**TASK REQUIREMENTS**.
A verbatim reproduction of the lines below, from the line containing "Profiling the response" through the line containing "Aleksandra Stefanović1, Vasiliki", both ends included, is the whole required output.

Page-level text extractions

________

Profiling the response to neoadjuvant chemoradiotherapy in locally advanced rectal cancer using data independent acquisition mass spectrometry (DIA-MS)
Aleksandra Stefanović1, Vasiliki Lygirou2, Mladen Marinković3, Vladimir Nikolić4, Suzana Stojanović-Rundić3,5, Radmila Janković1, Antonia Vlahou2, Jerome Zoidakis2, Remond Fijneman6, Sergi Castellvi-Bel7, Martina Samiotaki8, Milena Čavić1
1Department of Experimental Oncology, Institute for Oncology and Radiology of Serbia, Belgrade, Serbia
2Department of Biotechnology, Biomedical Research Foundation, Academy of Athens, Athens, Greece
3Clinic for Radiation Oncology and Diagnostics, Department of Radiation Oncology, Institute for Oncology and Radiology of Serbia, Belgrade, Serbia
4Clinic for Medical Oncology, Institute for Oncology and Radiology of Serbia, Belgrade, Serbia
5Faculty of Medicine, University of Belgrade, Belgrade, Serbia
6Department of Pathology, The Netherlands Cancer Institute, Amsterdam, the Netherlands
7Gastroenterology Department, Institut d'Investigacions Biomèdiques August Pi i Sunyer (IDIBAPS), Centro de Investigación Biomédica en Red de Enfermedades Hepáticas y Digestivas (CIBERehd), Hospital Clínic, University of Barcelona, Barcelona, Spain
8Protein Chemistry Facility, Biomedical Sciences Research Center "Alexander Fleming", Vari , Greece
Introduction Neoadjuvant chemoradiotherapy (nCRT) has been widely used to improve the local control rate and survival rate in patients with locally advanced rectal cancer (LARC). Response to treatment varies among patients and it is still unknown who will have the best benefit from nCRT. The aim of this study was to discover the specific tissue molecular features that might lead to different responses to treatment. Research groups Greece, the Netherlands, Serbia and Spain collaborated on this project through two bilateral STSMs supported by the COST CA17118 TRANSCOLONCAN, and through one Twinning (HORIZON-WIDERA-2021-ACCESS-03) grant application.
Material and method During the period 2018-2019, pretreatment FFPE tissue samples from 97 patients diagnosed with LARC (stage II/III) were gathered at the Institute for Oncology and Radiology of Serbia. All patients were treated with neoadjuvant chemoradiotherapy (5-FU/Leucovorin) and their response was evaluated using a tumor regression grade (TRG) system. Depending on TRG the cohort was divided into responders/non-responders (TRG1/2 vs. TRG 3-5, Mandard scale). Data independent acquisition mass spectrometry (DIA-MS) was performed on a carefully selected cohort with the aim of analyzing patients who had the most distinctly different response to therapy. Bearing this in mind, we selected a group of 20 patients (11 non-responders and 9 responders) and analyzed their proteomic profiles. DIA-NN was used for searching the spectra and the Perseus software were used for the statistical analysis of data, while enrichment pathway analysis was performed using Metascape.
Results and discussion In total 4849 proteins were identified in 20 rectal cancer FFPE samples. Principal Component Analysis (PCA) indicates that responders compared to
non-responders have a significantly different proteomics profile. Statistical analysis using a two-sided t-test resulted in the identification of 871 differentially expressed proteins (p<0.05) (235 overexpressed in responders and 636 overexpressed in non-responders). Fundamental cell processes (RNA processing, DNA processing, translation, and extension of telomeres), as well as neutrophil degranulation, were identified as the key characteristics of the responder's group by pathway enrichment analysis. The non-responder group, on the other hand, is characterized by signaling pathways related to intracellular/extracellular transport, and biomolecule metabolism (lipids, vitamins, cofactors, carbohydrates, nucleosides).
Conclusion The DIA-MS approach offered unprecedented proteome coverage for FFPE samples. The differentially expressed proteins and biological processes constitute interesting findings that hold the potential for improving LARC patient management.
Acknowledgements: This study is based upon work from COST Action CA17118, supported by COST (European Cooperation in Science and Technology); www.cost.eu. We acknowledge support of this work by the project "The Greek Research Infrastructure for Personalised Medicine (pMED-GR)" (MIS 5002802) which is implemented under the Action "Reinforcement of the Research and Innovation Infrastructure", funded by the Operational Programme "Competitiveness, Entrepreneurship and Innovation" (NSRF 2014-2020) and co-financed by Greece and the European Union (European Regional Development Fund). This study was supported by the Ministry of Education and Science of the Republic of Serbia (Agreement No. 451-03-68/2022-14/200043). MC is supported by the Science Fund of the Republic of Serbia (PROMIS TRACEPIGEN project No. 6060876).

________

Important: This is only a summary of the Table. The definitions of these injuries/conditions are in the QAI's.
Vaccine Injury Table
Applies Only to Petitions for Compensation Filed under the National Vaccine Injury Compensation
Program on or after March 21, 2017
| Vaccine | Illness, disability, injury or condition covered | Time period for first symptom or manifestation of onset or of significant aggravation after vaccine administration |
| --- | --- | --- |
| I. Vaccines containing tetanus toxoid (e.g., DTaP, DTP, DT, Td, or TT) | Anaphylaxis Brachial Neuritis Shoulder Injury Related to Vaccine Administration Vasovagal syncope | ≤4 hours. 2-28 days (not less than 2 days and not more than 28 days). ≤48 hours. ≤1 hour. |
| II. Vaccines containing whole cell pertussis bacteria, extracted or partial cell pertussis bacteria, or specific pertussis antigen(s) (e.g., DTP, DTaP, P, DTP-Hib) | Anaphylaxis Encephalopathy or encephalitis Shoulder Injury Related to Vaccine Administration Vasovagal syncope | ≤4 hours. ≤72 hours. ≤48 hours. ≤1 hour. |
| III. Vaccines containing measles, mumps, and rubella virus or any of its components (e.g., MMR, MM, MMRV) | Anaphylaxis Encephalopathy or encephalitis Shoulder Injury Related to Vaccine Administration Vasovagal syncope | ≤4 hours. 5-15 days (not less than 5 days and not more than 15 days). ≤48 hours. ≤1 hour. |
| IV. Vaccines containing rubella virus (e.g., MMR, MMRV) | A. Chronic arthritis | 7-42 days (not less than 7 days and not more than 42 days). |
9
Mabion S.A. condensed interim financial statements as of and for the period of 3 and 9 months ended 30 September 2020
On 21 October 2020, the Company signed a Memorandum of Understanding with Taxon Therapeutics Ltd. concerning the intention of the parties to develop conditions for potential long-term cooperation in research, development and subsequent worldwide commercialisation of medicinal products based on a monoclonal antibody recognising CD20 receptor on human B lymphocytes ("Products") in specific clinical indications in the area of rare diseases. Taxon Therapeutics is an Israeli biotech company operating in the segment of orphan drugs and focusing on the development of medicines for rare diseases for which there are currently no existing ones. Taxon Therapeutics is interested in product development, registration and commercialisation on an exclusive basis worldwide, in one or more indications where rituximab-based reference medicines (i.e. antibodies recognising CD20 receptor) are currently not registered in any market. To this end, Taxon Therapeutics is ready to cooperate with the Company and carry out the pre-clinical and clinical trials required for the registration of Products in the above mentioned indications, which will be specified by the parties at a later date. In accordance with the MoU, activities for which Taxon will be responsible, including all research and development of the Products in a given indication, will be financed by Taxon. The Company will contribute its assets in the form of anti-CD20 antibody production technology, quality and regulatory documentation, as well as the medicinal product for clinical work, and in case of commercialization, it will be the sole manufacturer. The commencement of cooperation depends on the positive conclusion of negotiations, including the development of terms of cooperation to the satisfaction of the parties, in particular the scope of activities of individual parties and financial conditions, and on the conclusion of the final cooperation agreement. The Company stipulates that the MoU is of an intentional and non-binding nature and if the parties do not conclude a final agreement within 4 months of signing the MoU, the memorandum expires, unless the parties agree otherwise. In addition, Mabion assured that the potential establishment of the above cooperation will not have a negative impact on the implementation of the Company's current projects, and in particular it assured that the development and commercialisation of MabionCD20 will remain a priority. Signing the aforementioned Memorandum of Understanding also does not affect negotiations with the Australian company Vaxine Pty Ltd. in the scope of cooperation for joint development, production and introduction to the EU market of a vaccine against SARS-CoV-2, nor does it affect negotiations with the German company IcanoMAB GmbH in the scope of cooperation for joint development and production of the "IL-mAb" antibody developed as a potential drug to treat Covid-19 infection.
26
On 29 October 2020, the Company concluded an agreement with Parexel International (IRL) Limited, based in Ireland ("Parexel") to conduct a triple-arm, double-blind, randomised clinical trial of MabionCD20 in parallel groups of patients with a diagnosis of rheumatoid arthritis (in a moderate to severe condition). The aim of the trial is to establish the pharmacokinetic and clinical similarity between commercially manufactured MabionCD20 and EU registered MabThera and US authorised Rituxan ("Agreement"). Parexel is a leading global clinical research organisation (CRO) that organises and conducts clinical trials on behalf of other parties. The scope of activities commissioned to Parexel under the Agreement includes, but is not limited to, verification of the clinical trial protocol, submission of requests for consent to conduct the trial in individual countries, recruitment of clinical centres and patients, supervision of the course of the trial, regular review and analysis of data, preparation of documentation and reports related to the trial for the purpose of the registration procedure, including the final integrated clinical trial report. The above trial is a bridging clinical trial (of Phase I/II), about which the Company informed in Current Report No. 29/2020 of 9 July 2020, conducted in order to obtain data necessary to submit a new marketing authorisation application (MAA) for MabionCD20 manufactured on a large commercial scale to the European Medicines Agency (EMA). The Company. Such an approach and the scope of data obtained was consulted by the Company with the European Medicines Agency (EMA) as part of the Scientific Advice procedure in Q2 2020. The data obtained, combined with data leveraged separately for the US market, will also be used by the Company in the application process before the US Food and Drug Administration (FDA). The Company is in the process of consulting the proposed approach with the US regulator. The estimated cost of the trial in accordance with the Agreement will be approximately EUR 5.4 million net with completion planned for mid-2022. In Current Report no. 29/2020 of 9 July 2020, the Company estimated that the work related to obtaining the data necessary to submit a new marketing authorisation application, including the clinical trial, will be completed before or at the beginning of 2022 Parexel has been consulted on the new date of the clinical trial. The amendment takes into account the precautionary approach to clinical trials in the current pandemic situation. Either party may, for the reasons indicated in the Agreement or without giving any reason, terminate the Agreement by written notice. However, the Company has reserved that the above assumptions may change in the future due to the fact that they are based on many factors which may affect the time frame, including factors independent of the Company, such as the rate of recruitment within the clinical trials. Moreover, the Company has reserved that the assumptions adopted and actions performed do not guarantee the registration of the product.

________

**COMPLETED TASK**.
Profiling the response to neoadjuvant chemoradiotherapy in locally advanced rectal cancer using data independent acquisition mass spectrometry (DIA-MS)
Aleksandra Stefanović1, Vasiliki Lygirou2, Mladen Marinković3, Vladimir Nikolić4, Suzana Stojanović-Rundić3,5, Radmila Janković1, Antonia Vlahou2, Jerome Zoidakis2, Remond Fijneman6, Sergi Castellvi-Bel7, Martina Samiotaki8, Milena Čavić1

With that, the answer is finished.